Sunday, December 25, 2011
The Operational Risk Management
Despite the strengthening of regulations on risk management in recent years, the banking sector could not avoid. Subprime crisis, which by contagion has affected the rest of the economy, has highlighted the fragility of the various devices to control risks in force in the financial institutions, rating agencies and supervisors of financial markets. This weakness was also reflected in internal fraud which cost Society General 4.9 billion Euros.
It follows from these two major events the observation that the advent and implementation of new regulations do not allow companies to be fully exempt from risk factors to the origin of these losses. Indeed, recent actions by U.S. authorities to strengthen the financial sector by extending the powers of the Federal Reserve Bank and the European ideas and initiatives can only be effective if the various players take full ownership of their system risk management.
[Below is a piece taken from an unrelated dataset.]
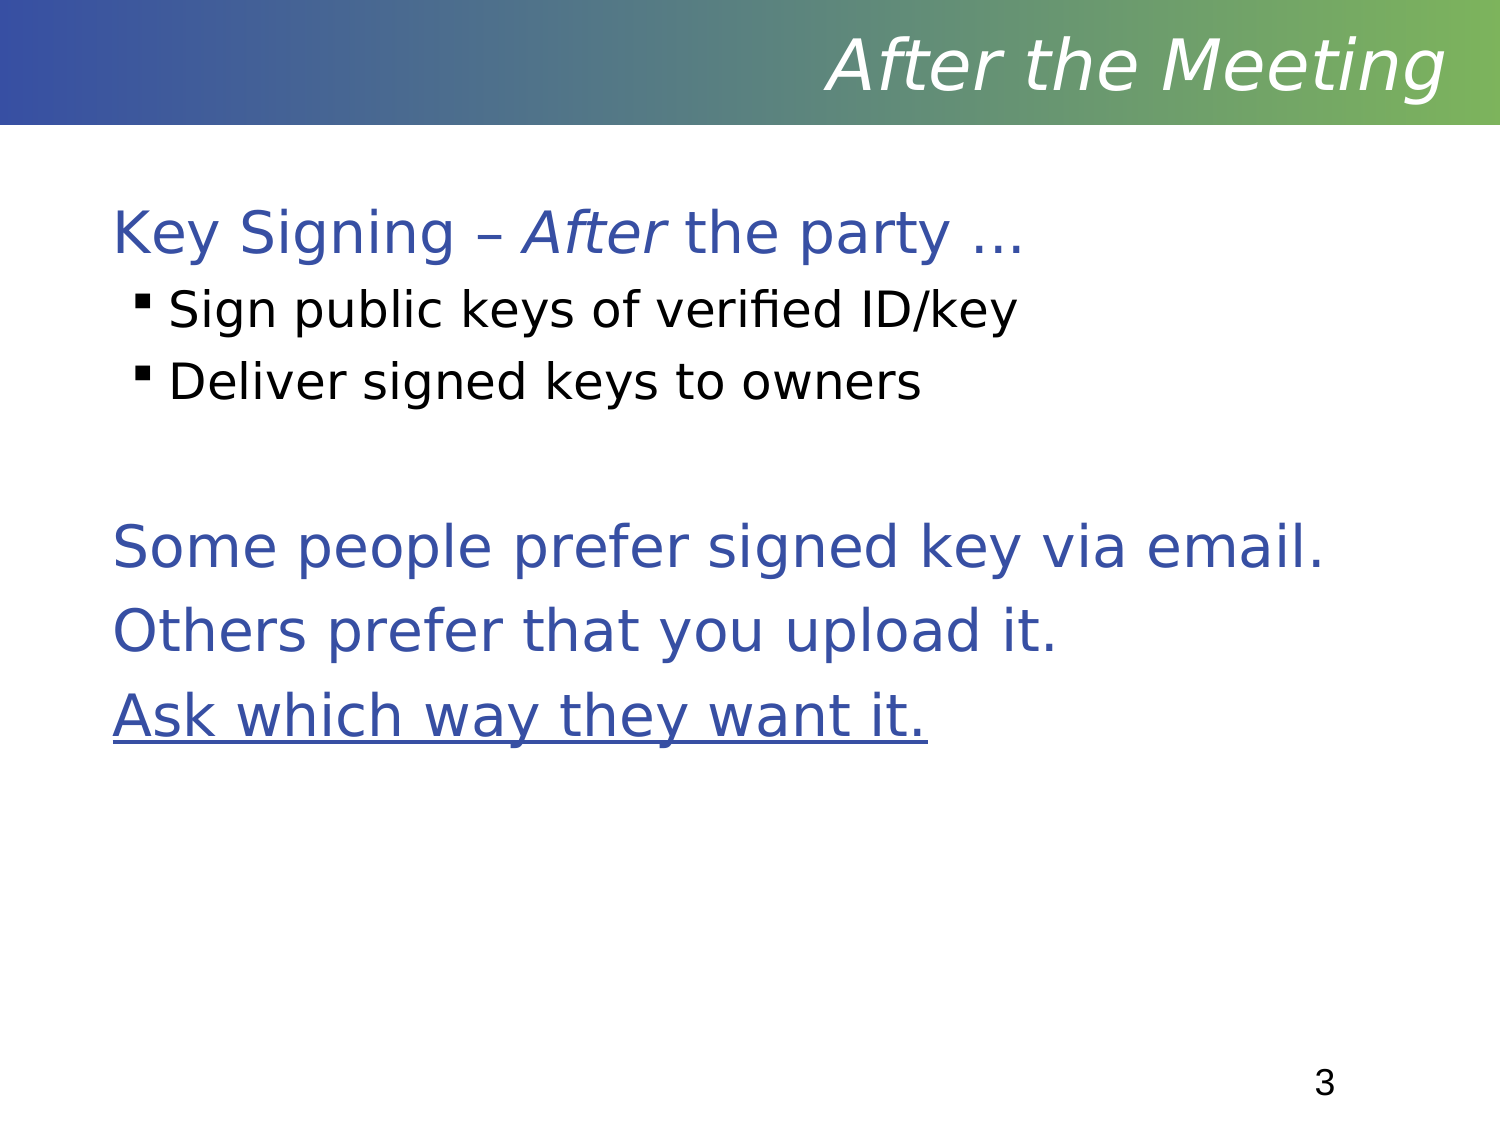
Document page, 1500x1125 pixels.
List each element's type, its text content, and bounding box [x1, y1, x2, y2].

title After the Meeting [62, 12, 1463, 113]
list Key Signing – After the party ... Sign public keys of verified ID/key Deliver signed keys to owners Some people prefer signed key via email. Others prefer that you upload it. Ask which way they want it. [70, 187, 1438, 925]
Appropriating the device operational risk management is putting in place a structured approach marked by a number of essential steps which include:
This is to define a framework that sets out the principles and rules of the potential risks have been shown to affect the company (benchmarks, risk governance committee ...). Indeed, the different activities and policies initiated by the company to expose operational risks can generate losses. These risks can be understood only with the establishment of a true corporate culture. The policy of operational risk management is the first step of this investment after the definition of its risk profile. It must be in perfect harmony with the various regulations, including Basel II, which involves the establishment of a regulatory monitoring for a regular update of this policy.
Finally the definition of a policy of operational risk management must be built in the same priority as commercial actions to prevent deterioration in the performance of the company.